When asked about the most difficult part of retiring the gelding Funny Cide, veteran trainer Barclay Tagg remarked that you can’t just turn a horse out after he’s been at the racetrack – they haven’t lived “as horses” for years!

I also like the example that Janet Del Castillo gives in her funny little text, “Backyard Racehorse,” about a yearling that she purchased at auction, turned out in a paddock next to some other horses, which then proceeded to run through several fences in a desperate bid to escape the scary Other Horses – the poor little hothouse flower hadn’t been turned out in company in at least six months.

I believe that an essential step in introducing your retired racehorse to “normal” barn life is to achieve turn-out with other horses. I know many, many show and event horses do not get turned out with others. I understand the reasons for this. But I also believe that every possible effort should be made to give them at least one pasture friend.

In Final Call’s case, I very slowly introduced him to company over the course of a week. In the barn, I kept him in a foaling stall for the first night, with windows to look out at the broodmares. In the first morning, he was able to talk to a mare over a gossip wall while she ate breakfast (and threatened him). Then he went out in a round pen, isolated, for a day. After that, a field where he could see the mares, but was afraid of them due to the electric wire! And now, at the end of the week, out with the yearlings.

Mentally, they’re a good match. His social education would have ended as a yearling. With these kids, you can tell he doesn’t know his own size. His mannerisms are very similar to theirs. He isn’t pushy or rough with them, he just plays. And he is content to let the filly continue to be Alpha.

I’d love to hear anyone else’s experience with re-socializing OTTBs or any other socially isolated horse!

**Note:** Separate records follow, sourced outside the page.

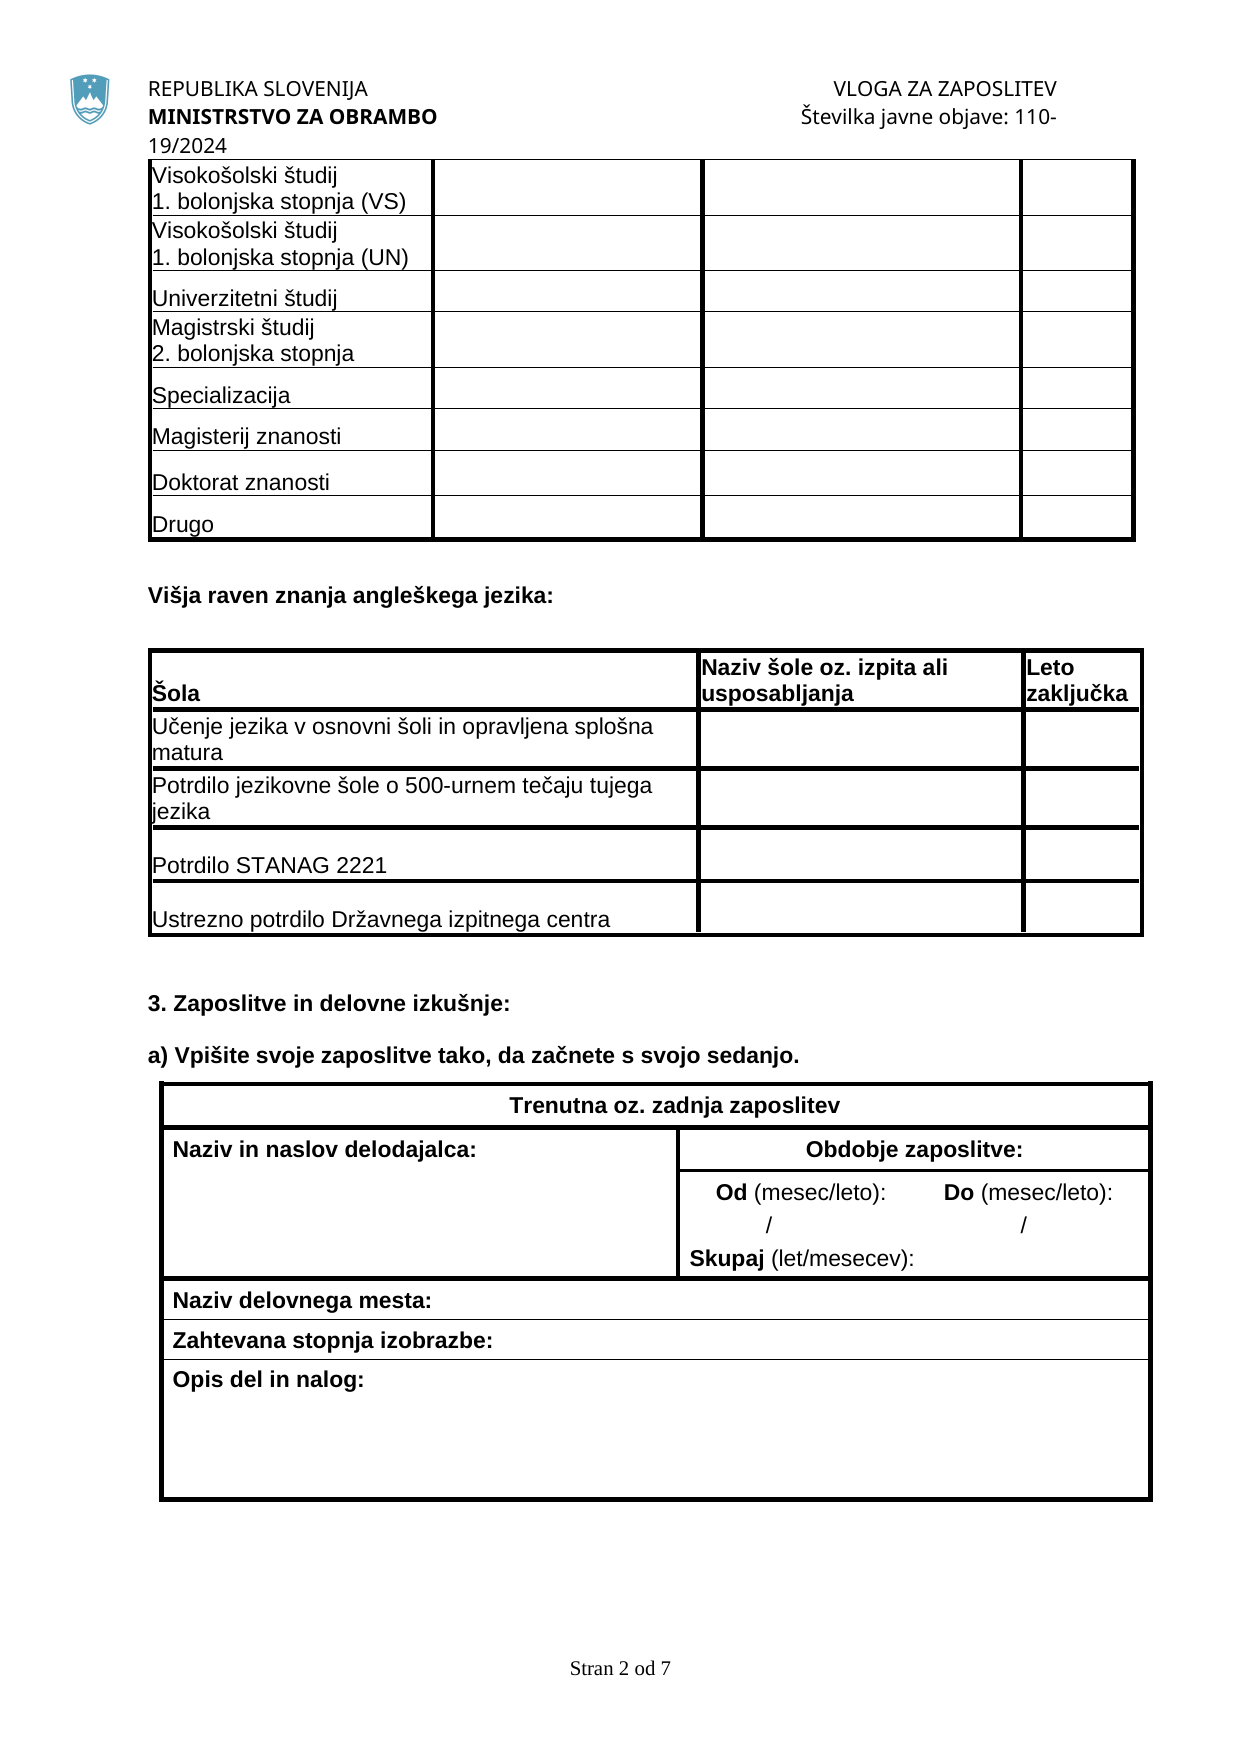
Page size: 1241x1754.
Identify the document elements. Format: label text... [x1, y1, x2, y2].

table_cell [701, 830, 1021, 878]
table_cell Zahtevana stopnja izobrazbe: [164, 1320, 1148, 1359]
text a) Vpišite svoje zaposlitve tako, da začnete s svojo sedanjo. [148, 1042, 1092, 1069]
table_cell [1023, 160, 1131, 214]
table_cell [705, 451, 1019, 495]
text 3. Zaposlitve in delovne izkušnje: [148, 990, 1092, 1016]
table_cell Ustrezno potrdilo Državnega izpitnega centra [152, 880, 696, 932]
table_cell [1026, 766, 1140, 825]
table_cell Specializacija [152, 368, 431, 408]
table_cell [1023, 368, 1131, 408]
table_cell [435, 496, 700, 537]
table_cell Drugo [152, 496, 431, 537]
table_cell [1026, 879, 1140, 932]
table_cell [1023, 409, 1131, 449]
table_cell Univerzitetni študij [152, 271, 431, 311]
table_cell [1023, 312, 1131, 367]
table_header Šola [152, 653, 696, 707]
table_cell Obdobje zaposlitve: [680, 1130, 1148, 1168]
table_header Naziv šole oz. izpita ali usposabljanja [701, 653, 1021, 707]
table_cell Visokošolski študij 1. bolonjska stopnja (UN) [152, 216, 431, 270]
table_cell [705, 496, 1019, 537]
table_cell [435, 451, 700, 495]
table_header Trenutna oz. zadnja zaposlitev [164, 1086, 1148, 1125]
table_cell Opis del in nalog: [164, 1360, 1148, 1497]
table_cell [1026, 707, 1140, 766]
table_cell Potrdilo jezikovne šole o 500-urnem tečaju tujega jezika [152, 767, 696, 825]
table_cell [435, 160, 700, 214]
table_cell [705, 160, 1019, 214]
table_cell [1023, 451, 1131, 495]
table_cell Doktorat znanosti [152, 451, 431, 495]
table_cell [701, 771, 1021, 825]
text Višja raven znanja angleškega jezika: [148, 581, 1092, 608]
table_cell [1026, 825, 1140, 878]
table_cell [435, 409, 700, 449]
table_cell [435, 271, 700, 311]
table_cell [705, 409, 1019, 449]
table_cell [705, 368, 1019, 408]
table_cell [701, 712, 1021, 766]
table_cell Potrdilo STANAG 2221 [152, 826, 696, 878]
table_cell Magistrski študij 2. bolonjska stopnja [152, 312, 431, 367]
table_cell Učenje jezika v osnovni šoli in opravljena splošna matura [152, 708, 696, 766]
table_cell [705, 312, 1019, 367]
table_cell [705, 271, 1019, 311]
table_cell Visokošolski študij 1. bolonjska stopnja (VS) [152, 160, 431, 214]
table_cell [435, 368, 700, 408]
table_cell [705, 216, 1019, 270]
table_cell Magisterij znanosti [152, 409, 431, 449]
table_cell [435, 216, 700, 270]
table_cell Od (mesec/leto): Do (mesec/leto): / / Skupaj (let/mesecev): [680, 1172, 1148, 1276]
table_cell [1023, 216, 1131, 270]
picture [59, 66, 122, 132]
table_cell Naziv in naslov delodajalca: [164, 1130, 676, 1276]
table_cell [1023, 271, 1131, 311]
table_cell [1023, 496, 1131, 537]
table_cell Naziv delovnega mesta: [164, 1281, 1148, 1319]
table_header Leto zaključka [1026, 653, 1140, 707]
table_cell [701, 883, 1021, 932]
table_cell [435, 312, 700, 367]
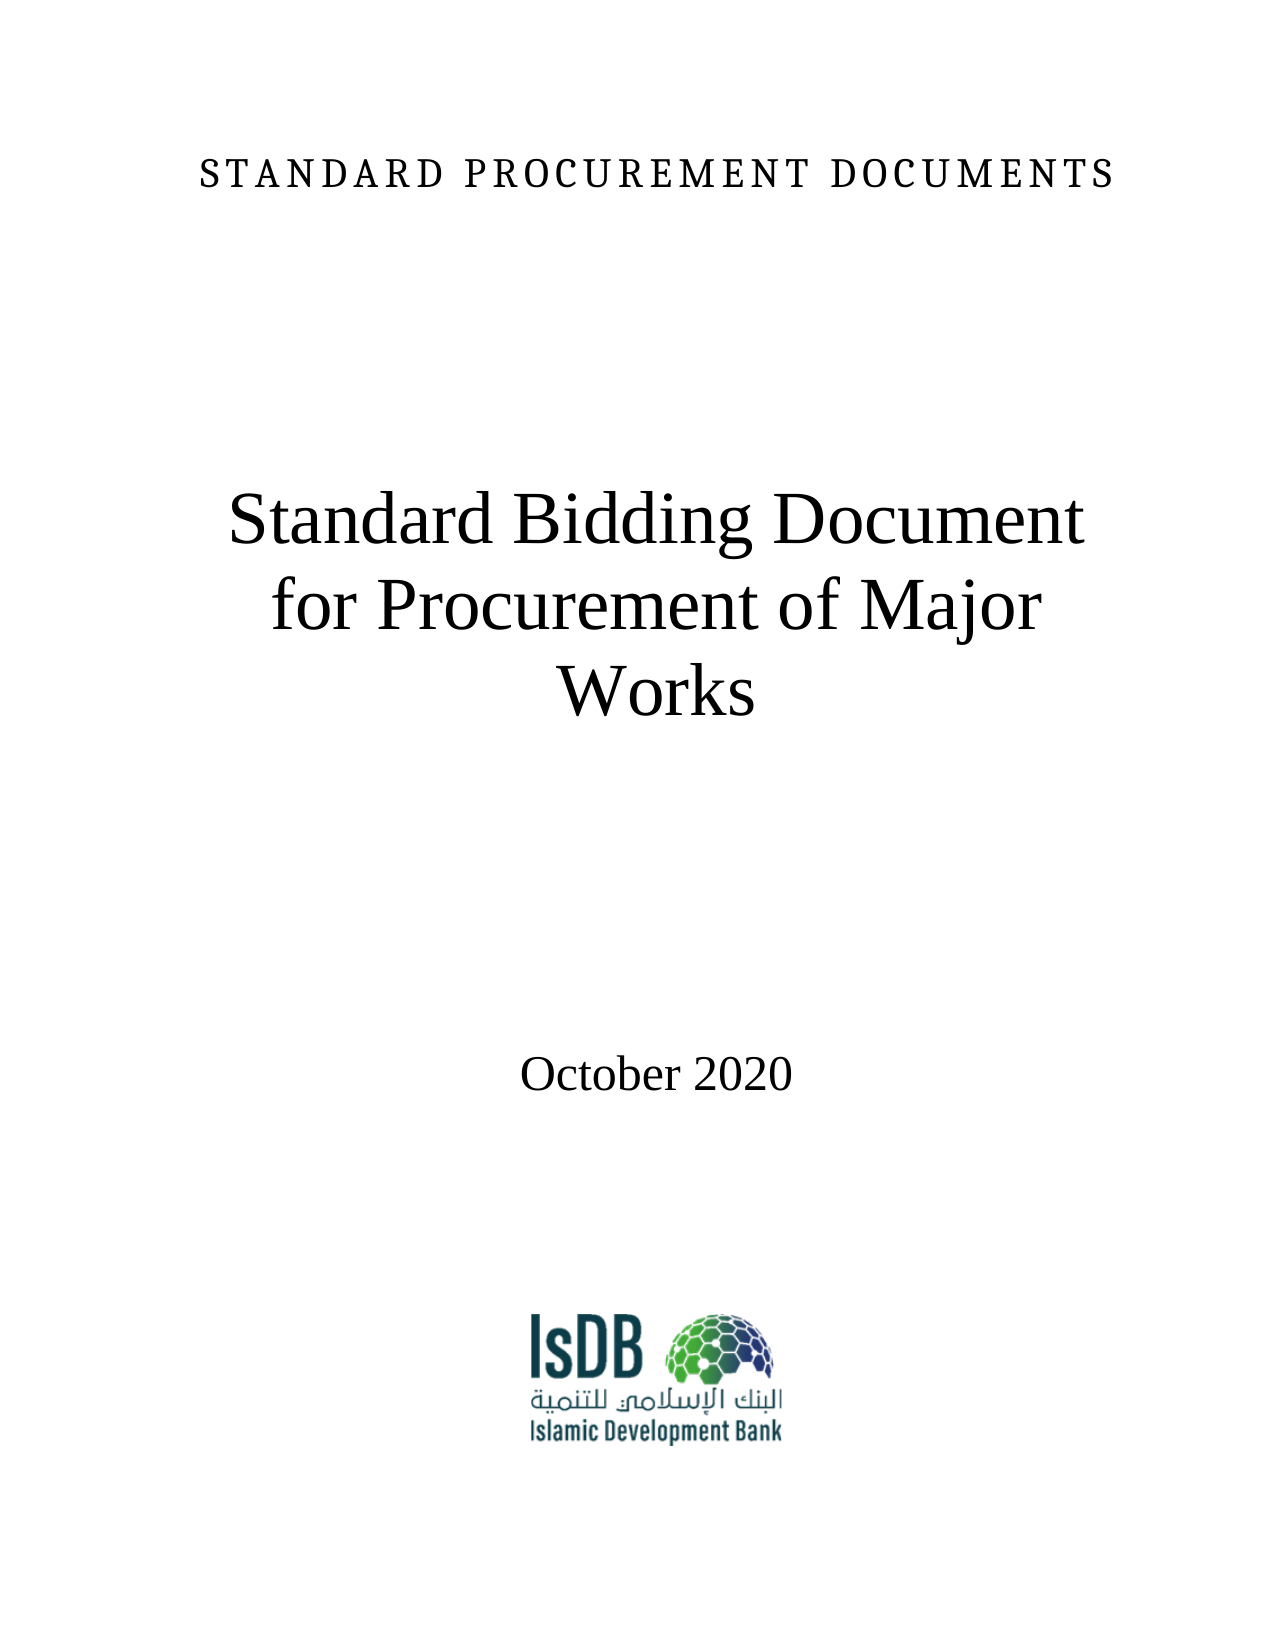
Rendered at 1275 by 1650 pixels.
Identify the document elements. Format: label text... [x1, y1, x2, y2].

text Standard Bidding Document for Procurement of Major Works [187, 473, 1125, 732]
text STANDARD PROCUREMENT DOCUMENTS [187, 150, 1125, 198]
picture [531, 1314, 782, 1446]
text October 2020 [187, 1044, 1125, 1102]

Filed under Final Call, Herd Life, Stereotypes, Training Theory

5 responses to “Learning to Love the Herd

  1. I think we need a Final Call Cam. Yummy halter! I love his expression, ayup, that’smynose.
    Totally agreed. Turn out or exercise is crucial.

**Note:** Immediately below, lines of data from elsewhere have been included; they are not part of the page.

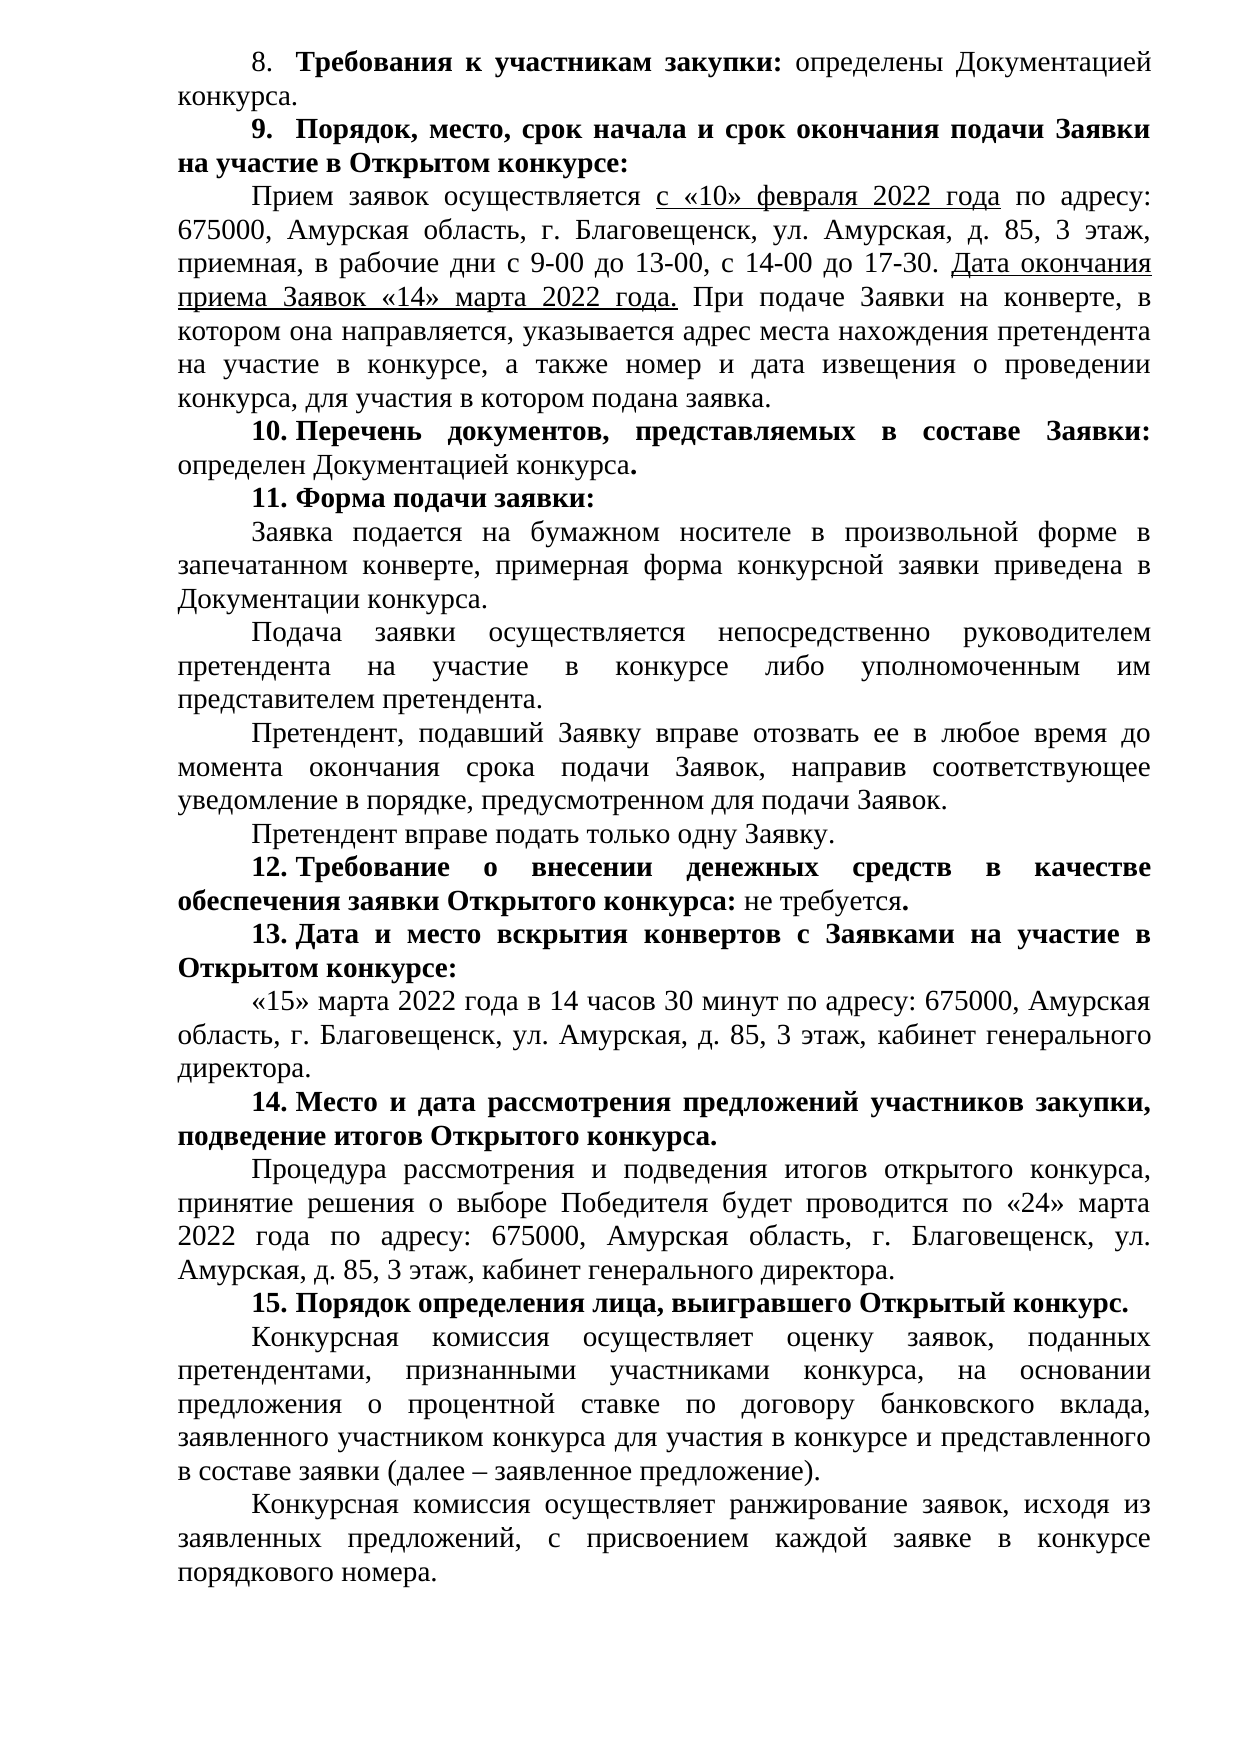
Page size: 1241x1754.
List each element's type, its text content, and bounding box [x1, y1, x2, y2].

list Прием заявок осуществляется с «10» февраля 2022 года по адресу: 675000, Амурская область, г. Благовещенск, ул. Амурская, д. 85, 3 этаж, приемная, в рабочие дни с 9-00 до 13-00, с 14-00 до 17-30. Дата окончания приема Заявок «14» марта 2022 года. При подаче Заявки на конверте, в котором она направляется, указывается адрес места нахождения претендента на участие в конкурсе, а также номер и дата извещения о проведении конкурса, для участия в котором подана заявка. [177, 178, 1152, 413]
list «15» марта 2022 года в 14 часов 30 минут по адресу: 675000, Амурская область, г. Благовещенск, ул. Амурская, д. 85, 3 этаж, кабинет генерального директора. [177, 983, 1152, 1084]
list Форма подачи заявки: [177, 480, 1152, 514]
list Подача заявки осуществляется непосредственно руководителем претендента на участие в конкурсе либо уполномоченным им представителем претендента. [177, 614, 1152, 715]
list Требования к участникам закупки: определены Документацией конкурса. [177, 44, 1152, 111]
list Порядок, место, срок начала и срок окончания подачи Заявки на участие в Открытом конкурсе: [177, 111, 1152, 178]
list Дата и место вскрытия конвертов с Заявками на участие в Открытом конкурсе: [177, 916, 1152, 983]
list Требование о внесении денежных средств в качестве обеспечения заявки Открытого конкурса: не требуется. [177, 849, 1152, 916]
list Перечень документов, представляемых в составе Заявки: определен Документацией конкурса. [177, 413, 1152, 480]
list Конкурсная комиссия осуществляет оценку заявок, поданных претендентами, признанными участниками конкурса, на основании предложения о процентной ставке по договору банковского вклада, заявленного участником конкурса для участия в конкурсе и представленного в составе заявки (далее – заявленное предложение). [177, 1319, 1152, 1487]
list Процедура рассмотрения и подведения итогов открытого конкурса, принятие решения о выборе Победителя будет проводится по «24» марта 2022 года по адресу: 675000, Амурская область, г. Благовещенск, ул. Амурская, д. 85, 3 этаж, кабинет генерального директора. [177, 1151, 1152, 1285]
list Заявка подается на бумажном носителе в произвольной форме в запечатанном конверте, примерная форма конкурсной заявки приведена в Документации конкурса. [177, 514, 1152, 614]
list Претендент, подавший Заявку вправе отозвать ее в любое время до момента окончания срока подачи Заявок, направив соответствующее уведомление в порядке, предусмотренном для подачи Заявок. [177, 715, 1152, 816]
list Место и дата рассмотрения предложений участников закупки, подведение итогов Открытого конкурса. [177, 1084, 1152, 1151]
list Претендент вправе подать только одну Заявку. [177, 816, 1152, 849]
list Порядок определения лица, выигравшего Открытый конкурс. [177, 1285, 1152, 1319]
list Конкурсная комиссия осуществляет ранжирование заявок, исходя из заявленных предложений, с присвоением каждой заявке в конкурсе порядкового номера. [177, 1487, 1152, 1587]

    He’s so lucky he found you. He can learn about being a horse horse again:)

  2. Natalie Keller Reinert

    Awww thanks. I live by my own brand of natural horsemanship, that’s for sure! Forage, turn-out, barefoot, and a little bite mark or two never hurt anyone 🙂

  3. He looks so thrilled. (My old OTTB was the halter-grabber in that relationship. Though he never dared pulled that on mares.

    Lucky is currently getting turned out in a smaller paddock attached to his stall, where he can come and go all day. He can see the other horses in the two big pastures, but so far we haven’t tried him with them. The concern is not so much his behavior (though we’re not sure what he’d do) and how the others, either the two geldings or the lone mare, will react.

    • Natalie Keller Reinert

      Yes the mare will probably eat him! It is great to watch Final Call submit to the yearling filly with scarcely any physical gestures that I can see. She marches up, and he moves out of the way. The amazing Alpha Mare. Probably reminds him of his mummy.

      I took the halter off. That beautiful Quillens leather! I love those halters so much! Why, I think I feel a post coming on…

  4. When I brought Gabe home he got put in a paddock next to my other two. They could visit over the fence and he seemed very, very interested in trying to play.

    I gave them 2 week separated before I put them together in the big pasture. BIG MISTAKE! My daughter’s 25-year-old appaloosa gelding is the boss and he did not like Gabe being anywhere near him or “his mare” in the same pasture. Gabe just wanted to play and be close to them, it was obvious he had no desire to challenge Chief for the top dog spot but he wasn’t quite sure how to approach! Chief was nasty and ugly to Gabe and nearly ran him through the fence a few times. So, they got to live separate again.

    It took a good 8 months living in separate paddocks and turned out in different pastures before I could turn all three out together in harmony. Gabe is perfectly content at the bottom of the totem pole and Chief has finally accepted that Gabe won’t steal his lady. All it takes is one ugly look from Chief and Gabe is running to the other side of the pasture.